Вэл улыбнулась этим словам и подумала, что замечает все его взгляды, вздохи, малейшие изменения выражения лица. И она с тревогой старалась понять, что это может означать.
– Почему ты всегда выглядишь именно так? – спросила она. – Ты ведь мог бы выглядеть как угодно. Походить на любого.
Равус нахмурился, положил пестик и обошел стол. Она ощутила трепет, который отчасти был вызван страхом.
Вэл беспокоило, что она лежит на его постели неодетая, но ей не хотелось вставать.
– А, ты имеешь в виду ореол? – Тролль помедлил. – Сделать себя не таким страшным? Менее отвратительным?
– Ты вовсе не… – начала Вэл, но он поднял руку – и девушка замолчала.
– Моя мать была прекрасна. Несомненно, у меня более широкое понимание красоты, чем у тебя.
Вэл ничего не сказала, но кивнула. Ей не хотелось слишком задумываться над тем, есть ли у нее широкое понимание красоты. Ей всегда казалось, что оно довольно узкое и включало мать и других людей, которые прилагали слишком много усилий во имя красоты. Она всегда немного презрительно относилась к красоте, потому что красота, по мнению Вэл, требовала в обмен жертвовать слишком важным.
– У нее в волосах были сосульки, – продолжил он. – Такие холодные, что покрывались изморозью, соединявшей ее косы в хрустальные камни, которые постукивали, когда она двигалась. Их надо было видеть при свечах. Этот лед светился, словно состоял из пламени. Хорошо, что мать не могла выдерживать солнечный свет – иначе она освещала бы небо.
– А почему она не могла выдерживать солнечный свет?
– Никто из моей расы не может. На солнце мы превращаемся в камень и остаемся такими до ночи.
– Это больно?
Он покачал головой, но ничего не ответил.

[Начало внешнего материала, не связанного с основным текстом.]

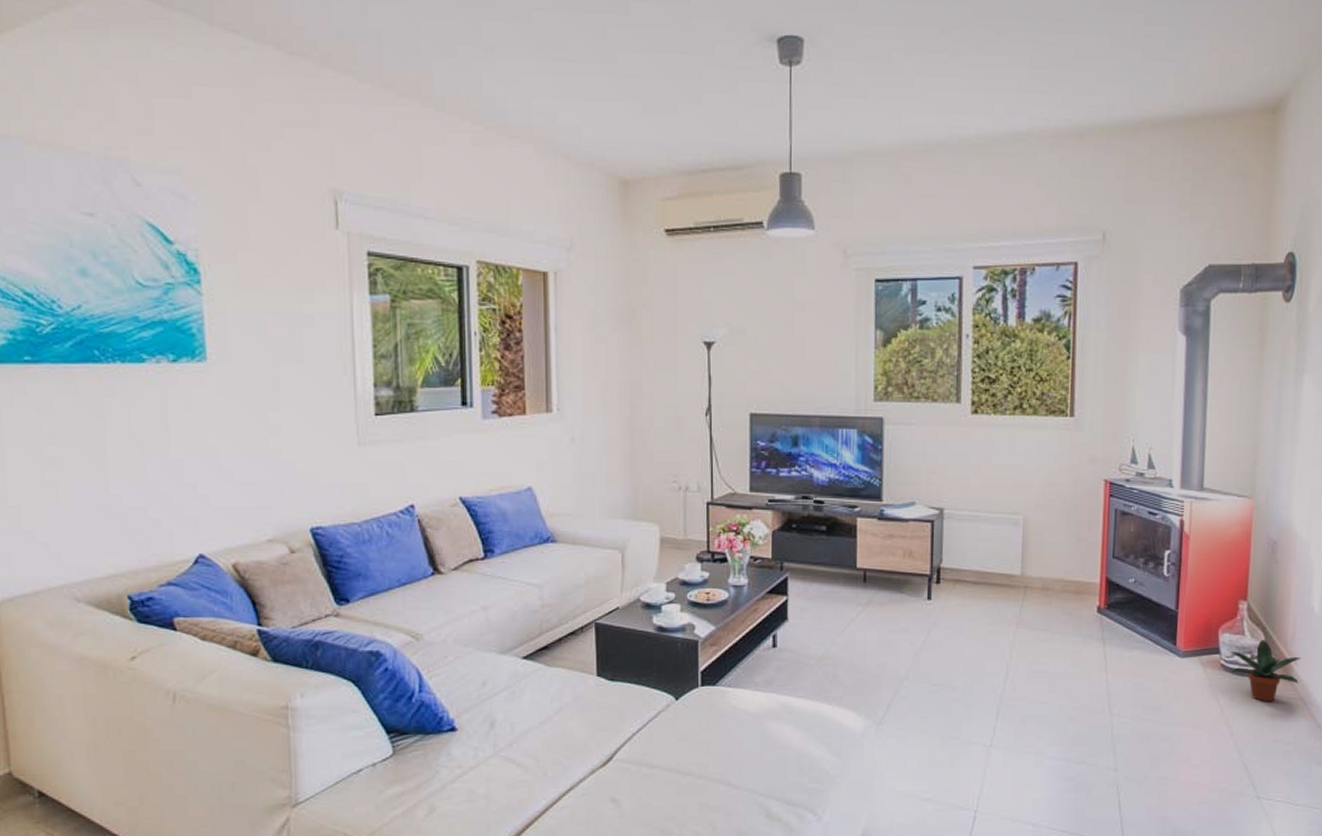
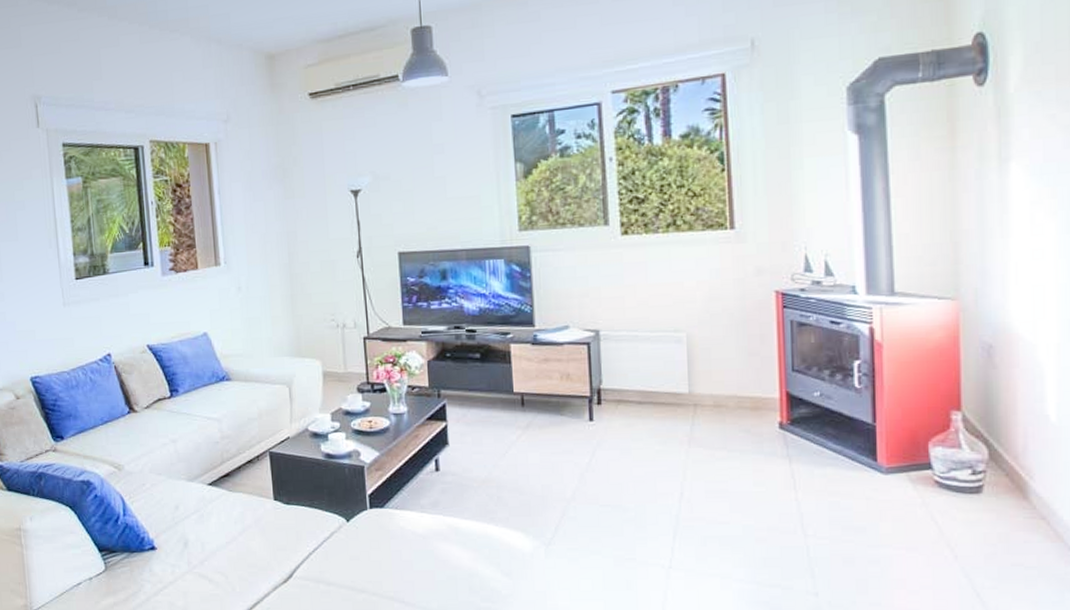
potted plant: present [1230,639,1302,702] -> none [945,453,1039,522]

– Несмотря на красоту, мать никогда не показывала моему отцу истинный облик. О, с ореолом она тоже была прекрасна, но то была приглушенная красота. И мои братья и сестры – мы тоже носили ореол.
– Он был смертным?
– Смертным. Ушел за один вздох фейри. Так говорила моя мать.
– Но тогда ты…
– Тролль. Кровь фейри передается целиком.
– А он знал, кто она?
– Отец притворялся, будто не знает, кто мы все, но должен был догадываться или хотя бы заподозрить, что мы не люди. Он владел лесопилкой, где распиливали и сушили древесину с нескольких сот акров леса, который ему принадлежал. Ясень, осину, березу, дуб, иву. Можжевельник, сосну, тис. У отца в городе была другая семья, но мать притворялась, что не знает об этом. Было много всякого притворства. Она следила, чтобы доски у отца получались хорошие и ровные. Они были отлично оструганы, не коробились и не гнили. Фейри… Мы ни в чем не знаем меры. Когда любим, мы – сама любовь. Такой была и мать. Но взамен она просила, чтобы он ударял в колокол на холме, чтобы дать ей знать о своем приходе. Однажды отец забыл позвонить в колокол.
Тролль встал, прошел за кипящим молоком и перелил его в чашку из китайского фарфора. До Вэл донесся аромат корицы и шоколада.
– Он увидел нас всех такими, какими мы были на самом деле. – Равус сел рядом с Вэл, так что длинные полы пальто расстелились по полу. – И убежал, чтобы никогда не возвращаться.
Она взяла у него чашку и сделала осторожный глоток. Какао оказалось слишком горячим и обожгло язык.
– И что случилось потом?
– Большинство людей удовлетворились бы таким концом рассказа. Потом случилось то, что вся любовь матери превратилась в ненависть. Даже дети после этого стали для нее ничем – просто напоминанием об отце.
Вэл подумала о своей матери и о том, как она никогда не сомневалась в том, что любит мать. Конечно, она любила мать. Но теперь Вэл ее ненавидела. Девушке казалось неправильным, что одно чувство так легко переходит в другое.